DATA SECTION:
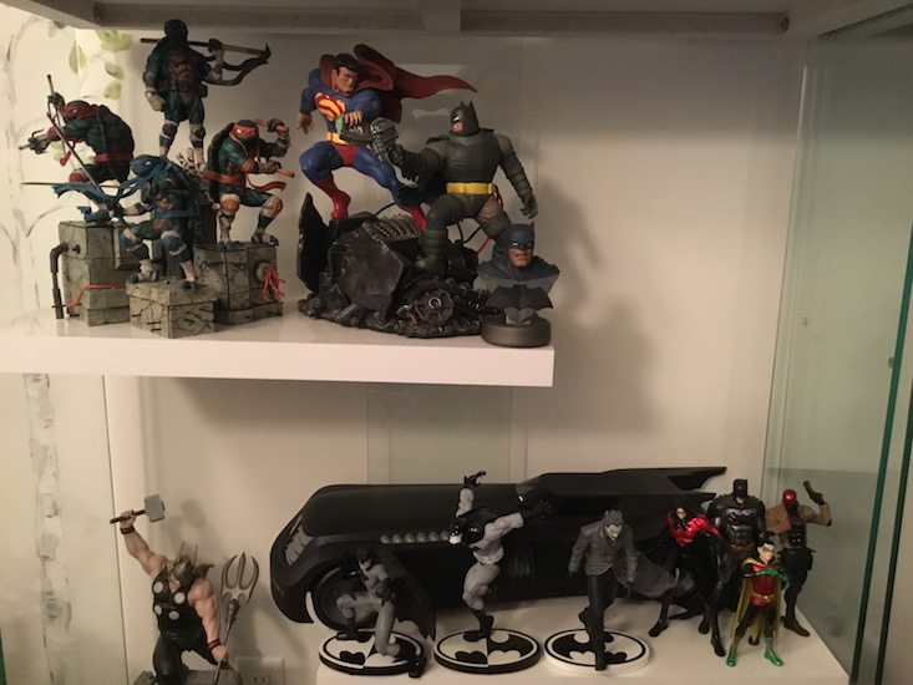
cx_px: 456
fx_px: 818
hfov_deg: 58.3
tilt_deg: -11.8
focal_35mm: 31
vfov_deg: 45.5
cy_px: 342
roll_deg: +0.4
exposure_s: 1/15
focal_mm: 3.3
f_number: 2.4
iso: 500
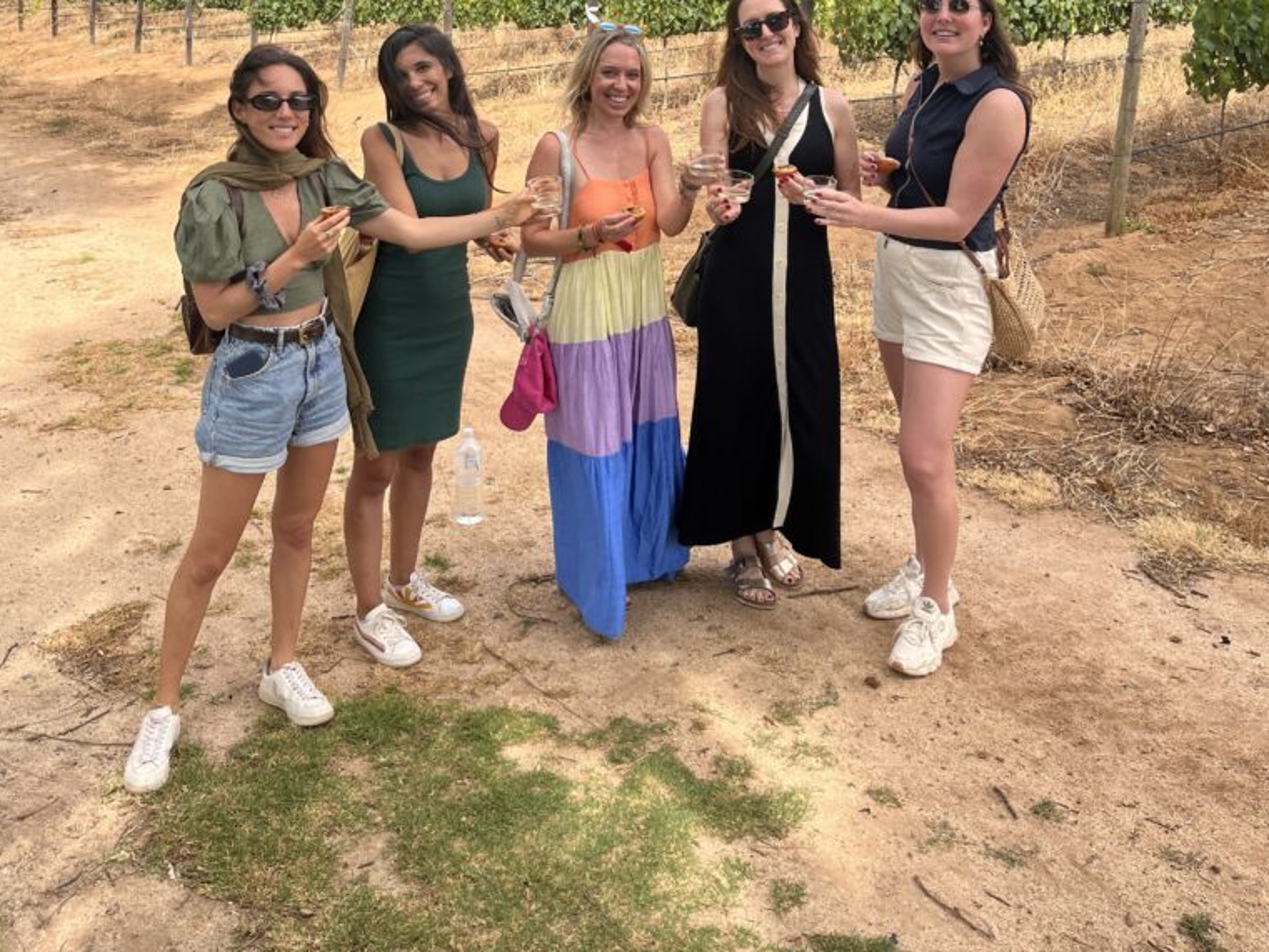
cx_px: 635
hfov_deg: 52.6
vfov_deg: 38.2
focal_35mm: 35
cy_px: 113
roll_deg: -3.1
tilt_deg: -9.2
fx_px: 1283
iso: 50
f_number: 1.6
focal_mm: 5.1
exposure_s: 1/1923
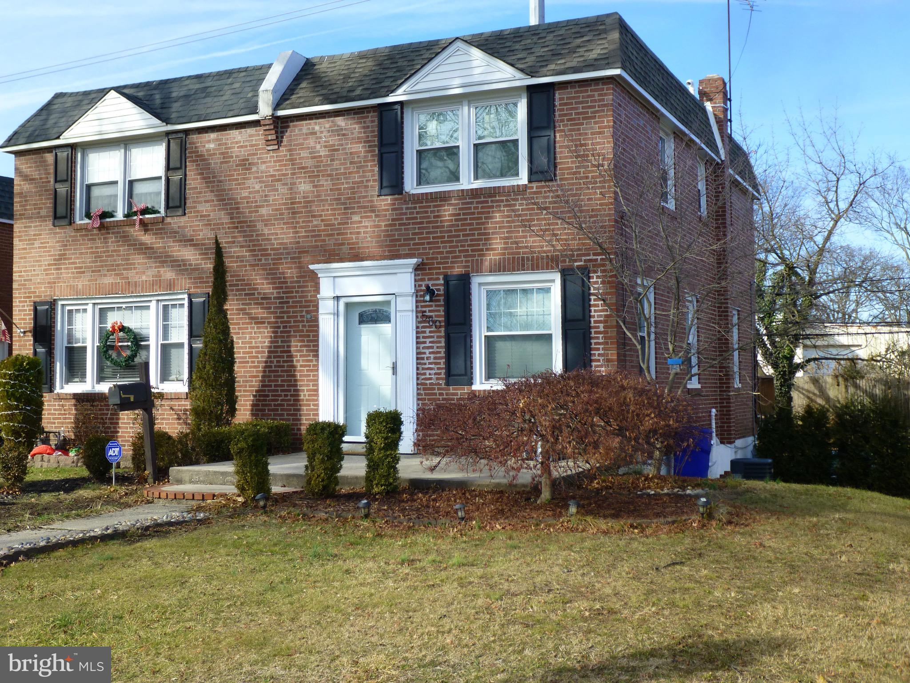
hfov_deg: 45.8
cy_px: 342
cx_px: 455
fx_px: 1078
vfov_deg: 35.1
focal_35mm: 41
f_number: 3.8
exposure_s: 1/400
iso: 100
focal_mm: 7.4
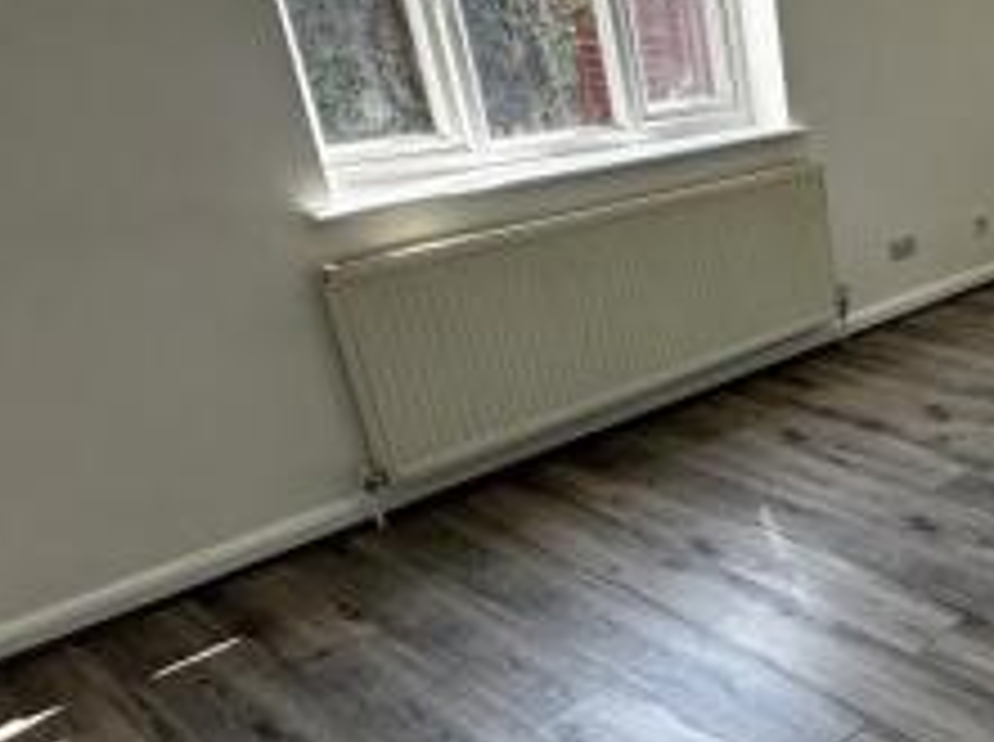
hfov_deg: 40.5
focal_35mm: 37
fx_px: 1061
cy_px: 380
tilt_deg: -22.2
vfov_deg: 38.6
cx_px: 1095
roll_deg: +0.1
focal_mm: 2.22
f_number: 2.2
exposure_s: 1/99
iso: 50
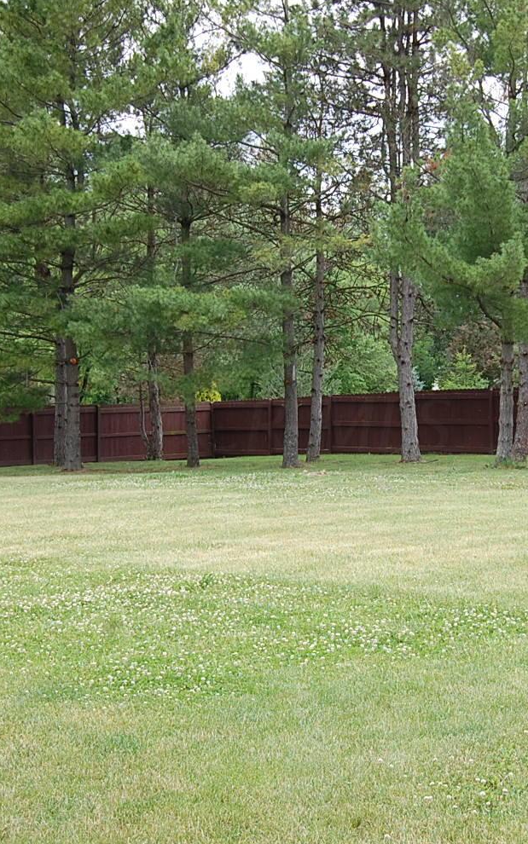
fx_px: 1496
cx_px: 324
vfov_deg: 31.5
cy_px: 425
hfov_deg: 20.0
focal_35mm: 65
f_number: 6.3
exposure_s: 1/160
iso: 200
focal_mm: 28
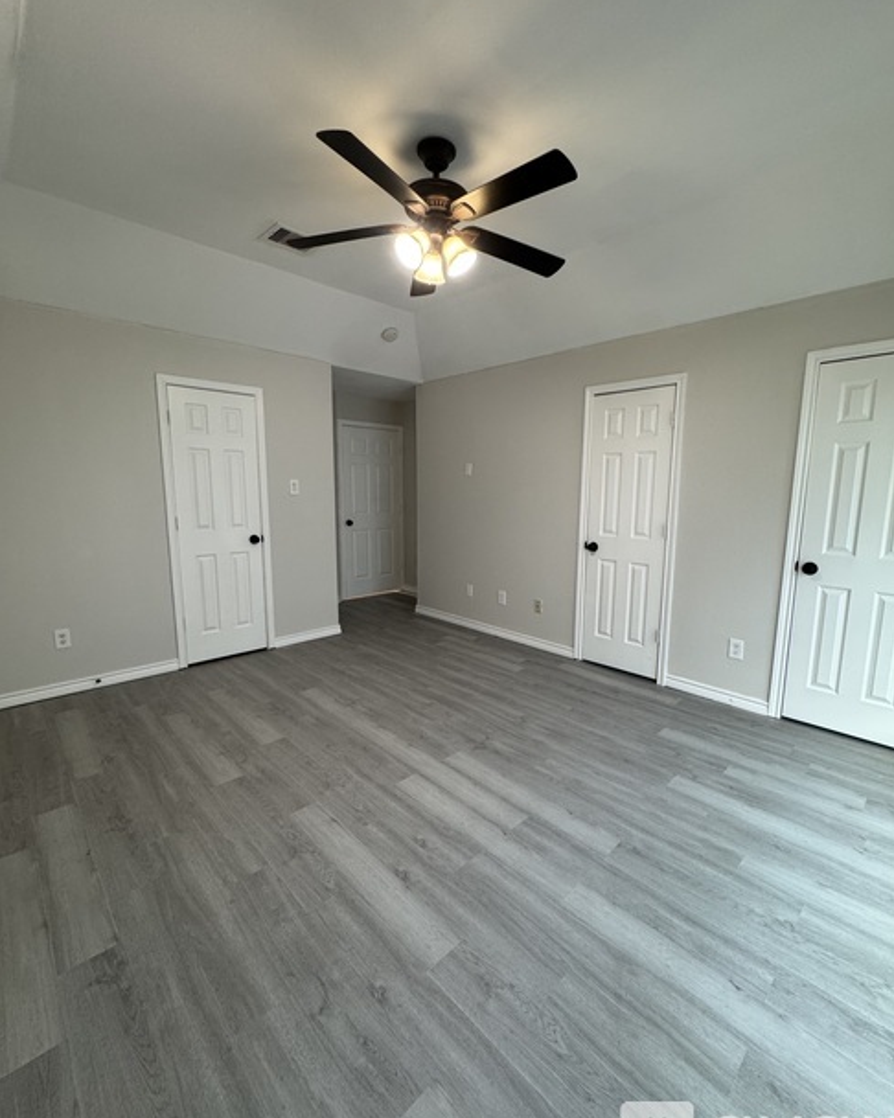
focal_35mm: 15
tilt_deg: -9.3
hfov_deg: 84.0
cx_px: 458
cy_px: 562
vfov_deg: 96.8
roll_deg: +0.4
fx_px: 496
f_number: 2.2
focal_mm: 2.22
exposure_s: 1/60
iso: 200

REQUIRED ACTION:
Your copy must hold every record above in its exact wording and must hold no pictures.

TASK RESPONSE:
cx_px: 456
fx_px: 818
hfov_deg: 58.3
tilt_deg: -11.8
focal_35mm: 31
vfov_deg: 45.5
cy_px: 342
roll_deg: +0.4
exposure_s: 1/15
focal_mm: 3.3
f_number: 2.4
iso: 500
cx_px: 635
hfov_deg: 52.6
vfov_deg: 38.2
focal_35mm: 35
cy_px: 113
roll_deg: -3.1
tilt_deg: -9.2
fx_px: 1283
iso: 50
f_number: 1.6
focal_mm: 5.1
exposure_s: 1/1923
hfov_deg: 45.8
cy_px: 342
cx_px: 455
fx_px: 1078
vfov_deg: 35.1
focal_35mm: 41
f_number: 3.8
exposure_s: 1/400
iso: 100
focal_mm: 7.4
hfov_deg: 40.5
focal_35mm: 37
fx_px: 1061
cy_px: 380
tilt_deg: -22.2
vfov_deg: 38.6
cx_px: 1095
roll_deg: +0.1
focal_mm: 2.22
f_number: 2.2
exposure_s: 1/99
iso: 50
fx_px: 1496
cx_px: 324
vfov_deg: 31.5
cy_px: 425
hfov_deg: 20.0
focal_35mm: 65
f_number: 6.3
exposure_s: 1/160
iso: 200
focal_mm: 28
focal_35mm: 15
tilt_deg: -9.3
hfov_deg: 84.0
cx_px: 458
cy_px: 562
vfov_deg: 96.8
roll_deg: +0.4
fx_px: 496
f_number: 2.2
focal_mm: 2.22
exposure_s: 1/60
iso: 200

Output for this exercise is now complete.